Parmi les solutions proposées, la plus importante reste la loi. La transplantation d'organes, tissus et cellules est une activité médicale qui nécessite un encadrement légal pour de multiples raisons. Elle doit devenir obligatoire en Algérie pour tous les professionnels de santé, mais pas seulement ! La transplantation est une activité qui implique de nombreux secteurs comme les différents ministères de la Santé, de l'Enseignement supérieur, des Affaires religieuses, de l'Education, de l'Intérieur, les agences de santé, les compagnies de transport, les secours publics, pour ne citer que quelques-uns.
L'effort sera national, interministériel, intersectoriel pour transformer cette activité trop marginalisée en devoir national. La mutualisation des compétences est nécessaire et la seule garante d'une réussite d'un programme national pérenne. Les structures hospitalières existantes, les équipements existants, les ressources humaines existantes, les laboratoires spécialisés existants, les services d'imagerie existants sont très largement suffisants pour développer toutes sortes de transplantation, dès lors que la loi sera promulguée. Nous n'avons nul besoin de nouvelles structures et nul besoin d'équipements ultrasophistiqués pour réaliser les 500 greffes rénales annuelles en 2014/2015.

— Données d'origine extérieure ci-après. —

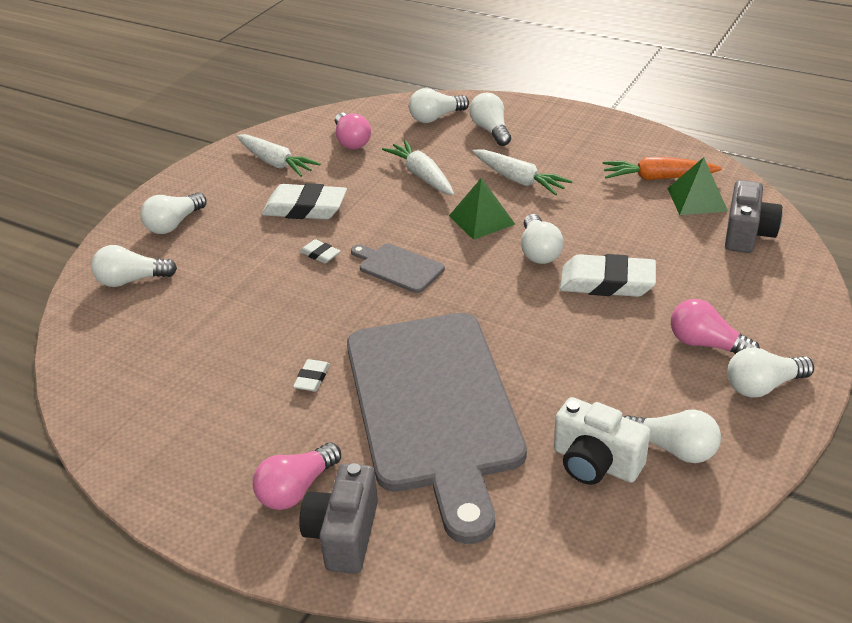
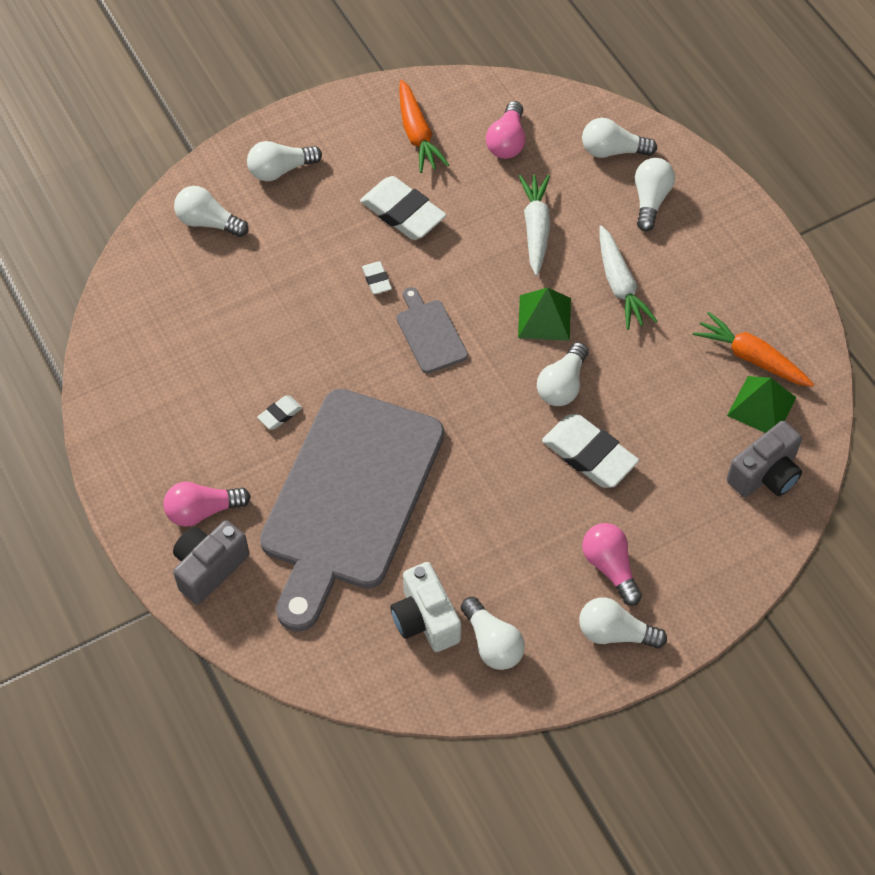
camera: 30 degrees right, 20 degrees up
white carrot [237,134,321,177] -> orange carrot [399,80,449,173]

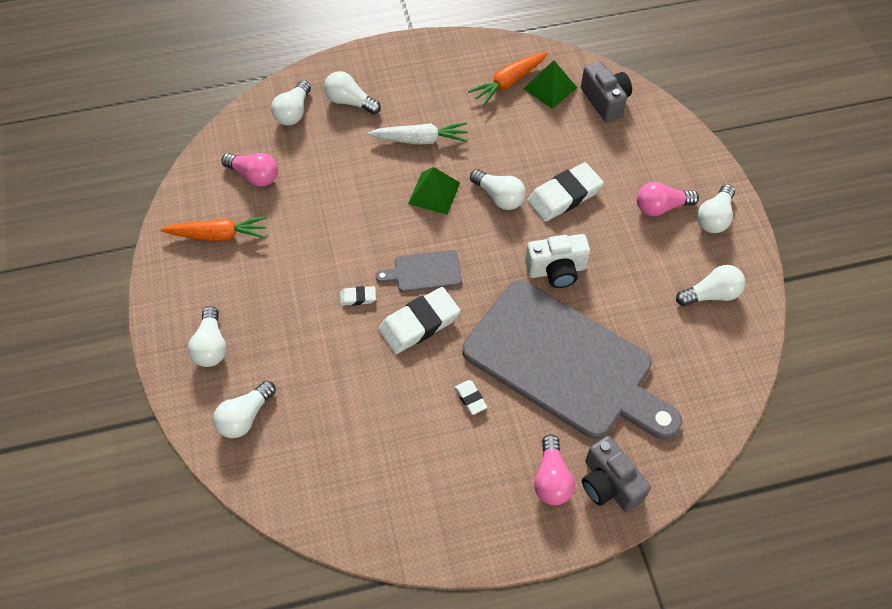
camera: 75 degrees left, 0 degrees up
white eraser [360,176,446,240] -> white eraser moved to [378,287,460,354]
white camera [390,562,461,652] -> white camera moved to [525,234,590,288]
white carrot [519,175,550,276] -> none

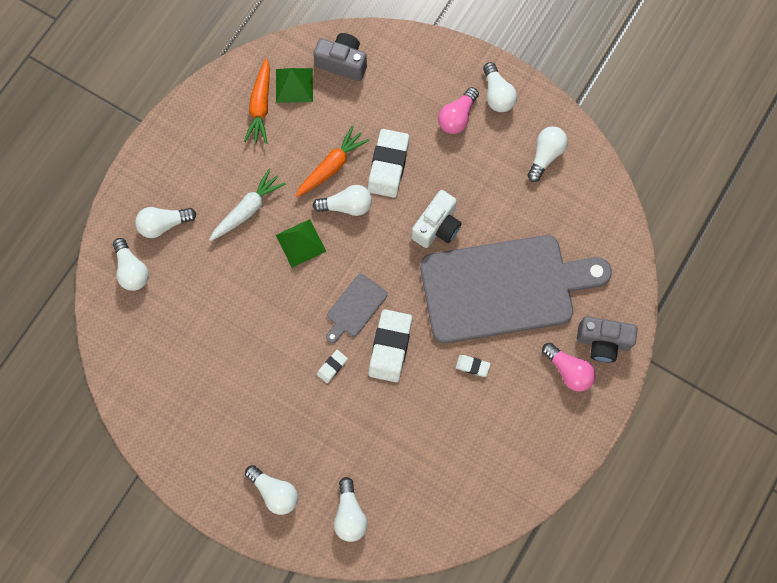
camera: 45 degrees left, 15 degrees up
orange carrot [160,216,267,241] -> orange carrot moved to [296,125,370,197]
pink light bulb [221,153,278,187] -> none

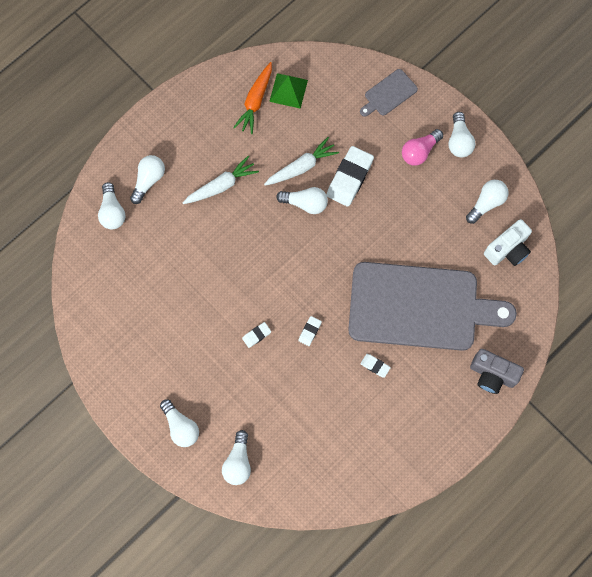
camera: 15 degrees right, 0 degrees up
white light bulb [135,207,196,238] -> white light bulb turned 120 degrees clockwise [130,155,165,204]
green pyramid [276,219,326,268] -> none
orange carrot [296,125,370,197] -> white carrot [264,137,339,186]
grey camera [313,33,367,81] -> none
grey cutting board [326,274,387,343] -> grey cutting board moved to [360,69,418,117]
white eraser [368,309,412,382] -> white eraser [298,316,322,346], size x0.47
white camera [411,190,462,248] -> white camera moved to [484,219,532,266]
pink light bulb [542,343,596,392] -> none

En revanche, l'activité de transplantation nécessite d'être également soutenue financièrement, toujours grâce à la loi, qui affectera des budgets spéciaux aux équipes médico-chirurgicales, aux laboratoires de biochimie, de microbiologie-virologie, d'immunologie, d'anatomo-pathologie, aux services d'imagerie médicale, aux pharmacies hospitalières, aux centres de transfusion et d'hémobiologie et enfin aux équipes de garde de transplantation qui continuent à travailler bénévolement, contrairement aux équipes de garde en hémodialyse qui sont, elles, rémunérées.
Quels en sont les principaux obstacles ?
Clairement, les sommes colossales affectées pour le développement et l'instauration systématique dans toute l'Algérie du tout-hémodialyse. Ce sont les bénéfices astronomiques générés par l'importation massive et la mise en vente des consommables et équipements pour l'hémodialyse depuis 2004, ainsi que leur très coûteuse maintenance, qui sont en grande partie à l'origine de cette dérive. La néphrologie algérienne est devenue "unijambiste", s'appuyant complètement sur l'hémodialyse, abandonnant la très précieuse prévention des maladies rénales, la dialyse péritonéale et la transplantation rénale.
L'image est forte car elle souligne le "surplace" opéré par notre spécialité, et nous appelons tous nos collègues néphrologues à un sursaut et une prise de conscience pour nos patients et notre système de santé. Nous ne pouvons pas continuer à nous taire à la vue de centaines de jeunes patients dialysés sans espoir de greffe rénale et ne rien dire.
Avec seulement 10 millions d'euros en 2014/2015, l'activité de greffe rénale peut-être boostée par 5 ou par 6. Une goutte d'eau comparée aux 300 millions d'euros affectés pour la seule hémodialyse en 2013.